Program Pembatasan BBM Subsidi Tak akan Bertahan Lama

Program Pembatasan BBM Subsidi Tak akan Bertahan Lama

Rista Rama Dhany - detikFinance
Jumat, 20 Apr 2012 12:02 WIB
Program Pembatasan BBM Subsidi Tak akan Bertahan Lama
Jakarta - Rencanan pemerintah membatasi BBM bersubsidi banyak menuai pro dan kontra. Bagi yang kontra, menilai pembatasan ini rawan konflik dan diyakini tak akan bertahan lama.

Direktur Pengkajian Energi dari Universitas Indonesia (UI) Iwa Garniwa mengatakan upaya pemerintah untuk mengamankan kuota Bahan Bakar Minyak (BBM) bersubsidi 40 juta Kilo Liter, dinilai tidak akan bertahan lama.
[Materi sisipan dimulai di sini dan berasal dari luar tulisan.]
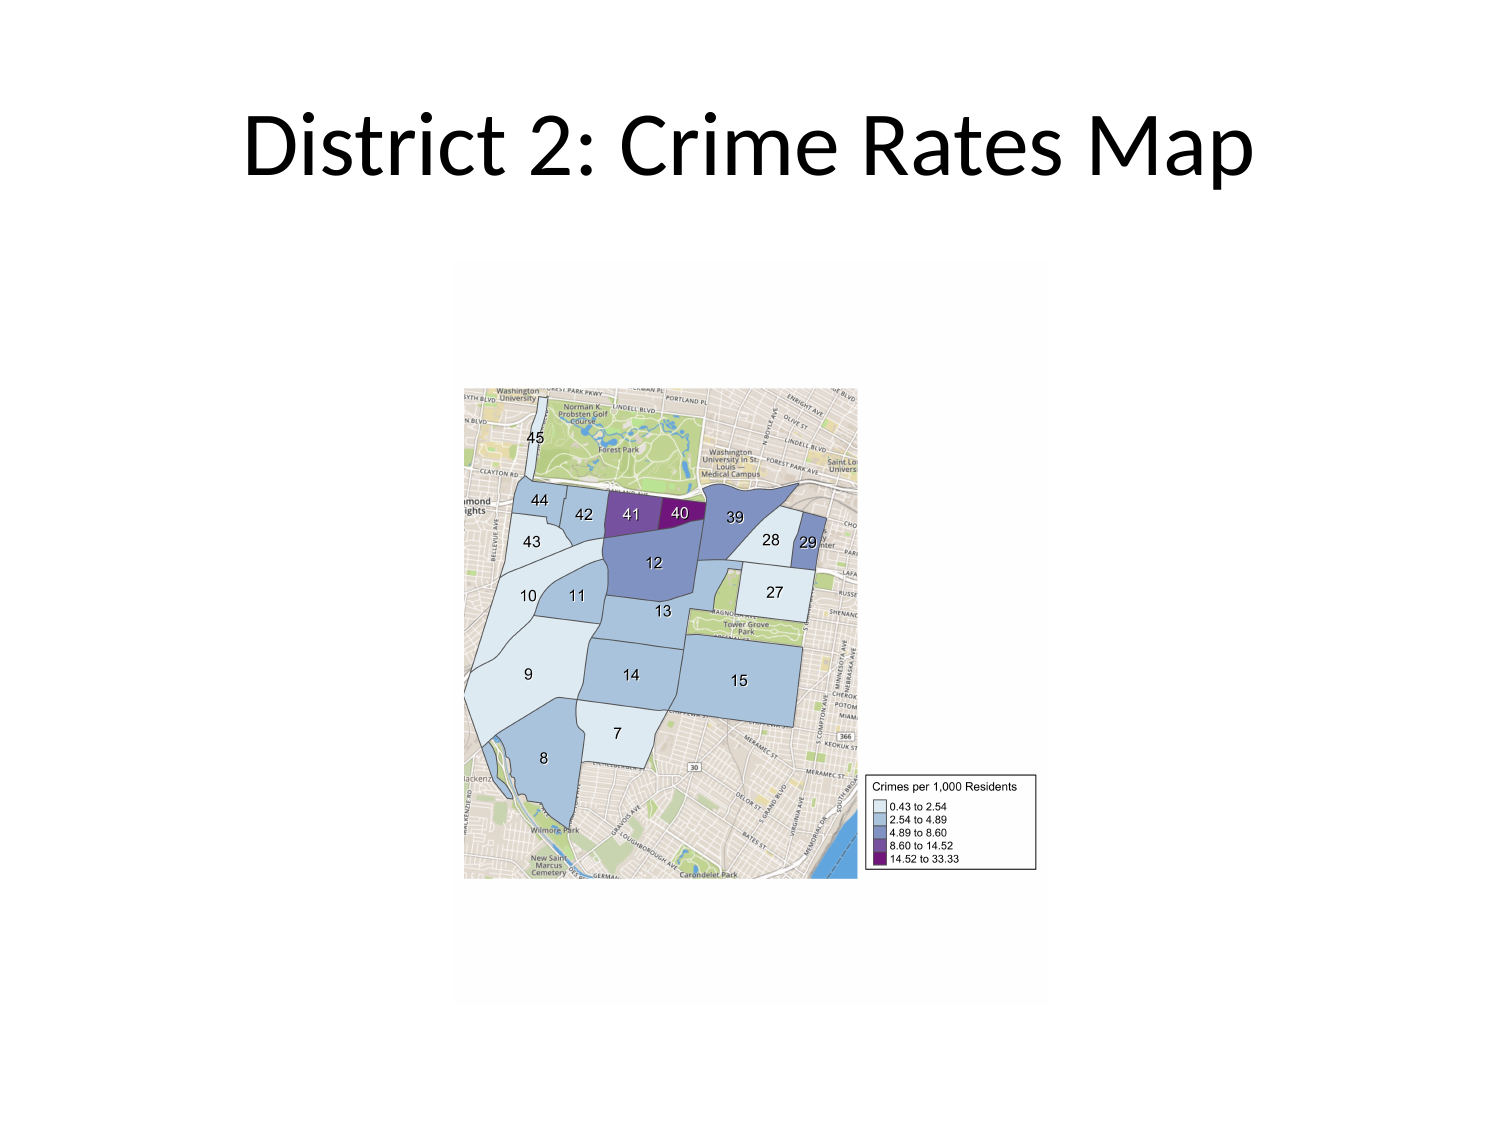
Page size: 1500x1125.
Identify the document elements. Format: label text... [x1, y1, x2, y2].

Alasannya jika diterapkan di lapangan akan terjadi 'perebutan' BBM bersubsidi.

"Operasional di lapangan jika pematasan diberlakukan sangat ribet, susah, operasionalnya betul-betul detail, tidak mungkinkan kalau petugas periksa satu-satu mesin mobil yang mau ngisi bensin. Memang tidak membuat chaos, tetapi akan terjadi perebutan BBM yang berujung keributan," kata Iwa ketika ditemui Kantor Dirjen Kelistrikan, Jakarta, Jumat (20/4/2012).

SCROLL TO CONTINUE WITH CONTENT

Memang kata Iwa, pemerintah harus berbuat sesuatu, kalaupun dilakukan pembatasan memang tidak akan terlalu banyak menghemat anggaran negara. "Pembatasan tidak terlalu banyak menghemat anggaran, walaupun diberlakukan berapa lama sih bertahannya," ujarnya.
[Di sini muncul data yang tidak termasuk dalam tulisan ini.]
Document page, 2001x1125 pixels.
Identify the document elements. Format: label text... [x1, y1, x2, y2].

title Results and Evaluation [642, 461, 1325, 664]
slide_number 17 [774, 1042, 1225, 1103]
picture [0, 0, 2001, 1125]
Iwa pun lebih menyarankan kenaikan harga BBM bersubsidi. "Itu pilihan yang sangat strategis, sudah sangat wajar, walaupun saran itu sangat ditentang banyak orang. Tapi sudahlah masyarakat harus sadar bahwa Minyak tidak bisa dijadikan sandaran, terimalah," tegasnya.
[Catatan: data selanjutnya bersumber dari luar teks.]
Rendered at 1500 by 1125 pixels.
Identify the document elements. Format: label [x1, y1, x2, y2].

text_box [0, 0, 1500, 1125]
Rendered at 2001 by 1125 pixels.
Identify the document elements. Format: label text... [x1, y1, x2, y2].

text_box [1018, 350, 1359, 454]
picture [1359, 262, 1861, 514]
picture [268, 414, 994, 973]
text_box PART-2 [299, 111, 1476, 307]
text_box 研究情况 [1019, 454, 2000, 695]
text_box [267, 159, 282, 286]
Iwa bilang, walaupun kenaikan harga BBM nantinya bakal membuat ekonomi Indonesia langsung jatuh, namun ia yakin Indonesia bakal cepat balik pada kondisi semula bakan terus meningkat.

"Kita sudah punya pengalaman menghadapi krisis, jadi walau nanti bakal pleg ekonomi kita, tidak lama bakal balik lagi," tandasnya.